うかつだったようだ。ただでさえ人目についているのだ。俺はすぐに指輪を革袋に戻した。
「セシリーナはネルドルに矢を注文していたけど、何か特別なものか?」
「貫通力の高い矢をね。ほら魔獣の外皮に普通の矢は効かなかったでしょう。あれを見て思ったのよ。急所を貫通させる矢を頼んだの」
「弓の方も改良してもらったんだろ」
「それはゴルパーネに頼んだの。弦とか色々強化してもらったから威力は2割増したわ。二人とも腕前はかなりのものよ。帝国軍の工廠にもあれほどの者はいないわね」
「へぇ、俺も短剣くらい強化してもらえばよかったかな?」
「カインのメイン武器はやはり骨棍棒でしょ。それと、そのボロ長靴、もはやそれこそカインって感じよね」
セシリーナの指摘はもっともだ。
骨棍棒も長靴もすっかり馴染んでいる。
もはや俺が長剣を振りかざして格好良く戦っているという姿をイメージすることすら難しい。
それにこれはエチアが見つけてくれた骨棍棒だ。
もしかすると特殊な珍しい獣の骨かもしれない。ただの魔牛の骨という気がしない。ずっと俺たちの危機を救ってきたのだ。

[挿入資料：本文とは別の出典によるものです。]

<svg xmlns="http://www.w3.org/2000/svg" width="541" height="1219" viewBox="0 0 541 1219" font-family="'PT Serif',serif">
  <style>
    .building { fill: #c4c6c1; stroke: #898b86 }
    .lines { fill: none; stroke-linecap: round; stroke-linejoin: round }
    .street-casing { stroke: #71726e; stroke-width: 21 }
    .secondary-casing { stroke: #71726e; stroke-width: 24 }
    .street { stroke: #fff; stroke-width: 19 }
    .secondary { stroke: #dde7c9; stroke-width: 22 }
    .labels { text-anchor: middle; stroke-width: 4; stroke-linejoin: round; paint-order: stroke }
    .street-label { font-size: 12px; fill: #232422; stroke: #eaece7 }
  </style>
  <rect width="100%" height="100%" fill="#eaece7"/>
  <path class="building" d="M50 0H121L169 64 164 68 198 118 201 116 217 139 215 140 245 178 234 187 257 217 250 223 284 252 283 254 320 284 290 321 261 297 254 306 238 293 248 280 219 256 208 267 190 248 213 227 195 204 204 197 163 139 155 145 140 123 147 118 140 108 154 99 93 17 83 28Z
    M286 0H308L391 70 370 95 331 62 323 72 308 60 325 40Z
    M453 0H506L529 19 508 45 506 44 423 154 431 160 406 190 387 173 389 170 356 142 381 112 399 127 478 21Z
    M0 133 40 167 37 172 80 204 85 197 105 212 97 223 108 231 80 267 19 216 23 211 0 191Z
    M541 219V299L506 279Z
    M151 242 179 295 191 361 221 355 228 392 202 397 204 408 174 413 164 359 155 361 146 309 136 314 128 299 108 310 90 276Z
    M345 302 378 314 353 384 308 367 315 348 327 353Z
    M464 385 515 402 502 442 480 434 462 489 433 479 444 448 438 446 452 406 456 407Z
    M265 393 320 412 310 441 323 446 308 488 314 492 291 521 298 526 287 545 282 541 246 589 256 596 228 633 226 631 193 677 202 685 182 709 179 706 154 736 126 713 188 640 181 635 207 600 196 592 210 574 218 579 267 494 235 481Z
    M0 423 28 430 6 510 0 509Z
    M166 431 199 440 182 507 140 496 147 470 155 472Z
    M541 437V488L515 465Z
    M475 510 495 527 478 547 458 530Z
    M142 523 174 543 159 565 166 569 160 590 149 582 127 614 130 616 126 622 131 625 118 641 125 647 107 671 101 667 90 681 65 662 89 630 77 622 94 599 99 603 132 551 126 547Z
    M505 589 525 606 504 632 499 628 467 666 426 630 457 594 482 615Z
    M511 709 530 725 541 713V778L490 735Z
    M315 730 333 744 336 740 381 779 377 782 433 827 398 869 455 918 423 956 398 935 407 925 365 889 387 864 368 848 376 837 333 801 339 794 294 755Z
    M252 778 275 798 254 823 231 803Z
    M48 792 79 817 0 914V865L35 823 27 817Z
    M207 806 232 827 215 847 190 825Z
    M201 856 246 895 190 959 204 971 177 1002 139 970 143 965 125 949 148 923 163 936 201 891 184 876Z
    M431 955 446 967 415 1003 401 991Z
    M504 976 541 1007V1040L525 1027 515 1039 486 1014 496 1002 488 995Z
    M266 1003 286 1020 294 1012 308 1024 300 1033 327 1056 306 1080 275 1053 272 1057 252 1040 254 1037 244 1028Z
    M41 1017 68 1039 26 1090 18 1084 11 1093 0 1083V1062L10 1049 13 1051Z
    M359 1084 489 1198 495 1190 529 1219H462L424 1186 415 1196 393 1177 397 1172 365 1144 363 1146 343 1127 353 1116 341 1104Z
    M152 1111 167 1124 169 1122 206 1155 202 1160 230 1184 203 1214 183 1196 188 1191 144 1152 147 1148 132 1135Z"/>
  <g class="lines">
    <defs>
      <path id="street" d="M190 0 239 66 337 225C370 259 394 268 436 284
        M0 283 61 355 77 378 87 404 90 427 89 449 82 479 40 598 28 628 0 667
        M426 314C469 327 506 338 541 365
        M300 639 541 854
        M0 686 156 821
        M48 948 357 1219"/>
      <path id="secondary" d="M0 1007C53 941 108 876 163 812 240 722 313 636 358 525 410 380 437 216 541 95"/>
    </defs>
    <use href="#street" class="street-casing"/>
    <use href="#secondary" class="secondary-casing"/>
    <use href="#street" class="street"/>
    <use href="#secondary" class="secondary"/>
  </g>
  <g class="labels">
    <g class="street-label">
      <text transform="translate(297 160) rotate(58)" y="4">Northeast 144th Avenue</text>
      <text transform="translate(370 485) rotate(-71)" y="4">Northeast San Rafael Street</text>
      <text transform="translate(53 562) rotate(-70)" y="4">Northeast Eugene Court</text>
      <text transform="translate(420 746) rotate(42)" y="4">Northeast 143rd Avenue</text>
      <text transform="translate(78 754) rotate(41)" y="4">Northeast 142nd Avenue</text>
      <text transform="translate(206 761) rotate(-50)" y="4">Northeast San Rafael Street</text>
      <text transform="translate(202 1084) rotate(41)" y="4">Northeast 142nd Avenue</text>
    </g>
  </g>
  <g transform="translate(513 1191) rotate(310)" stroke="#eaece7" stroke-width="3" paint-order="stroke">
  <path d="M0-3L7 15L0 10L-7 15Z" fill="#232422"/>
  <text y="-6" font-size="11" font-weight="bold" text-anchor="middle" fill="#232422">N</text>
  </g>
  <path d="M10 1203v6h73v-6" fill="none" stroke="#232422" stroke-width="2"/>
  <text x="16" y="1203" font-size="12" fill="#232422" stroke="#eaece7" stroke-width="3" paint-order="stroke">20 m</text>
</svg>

「今どき牛臭い骨棍棒なんて誰も使いませんよ。通り過ぎる人がみんなびっくりしてますよ。さすがカインという気がします」
リィルが見上げた。
別に馬鹿にしているわけではなさそうだ。だが、前衛を担う者として果たしてそれで良いのか?
いや、よく考えろ、戦いは騙し合い、脅かし合いだ。
相手も前衛の俺が余りにも原始的な骨棍棒を振りかざしてボロ長靴をドカドカと鳴らして突撃してきたら、意表をつかれてビビるかもしれない。
今どきその辺のモンスターですらちょっとした剣を持っている時代だと言うのに、原始人のように骨棍棒を持って襲いかかってくる人間など見た事がないだろう。
もしかして心理的に有利に働くんじゃないか?
「誰かが食って捨てた牛の骨なんて非常にレアな装備ですから、カインにはお似合いだと思いますよ。もうそれ以外ないですよ」
リィルは珍しく真面目な顔だ。
「そうだな、敵だって俺の武器を見て何それ? って惑うかもしれないしなあ。よくよく考えれば普通に長剣なんか持っているより、意表を突いて、よほど効果的かもしれないな」
そんな事をつぶやく俺の後ろでリィルが腹を抱え、笑いを必死にこらえているのを俺は知る由もなかった。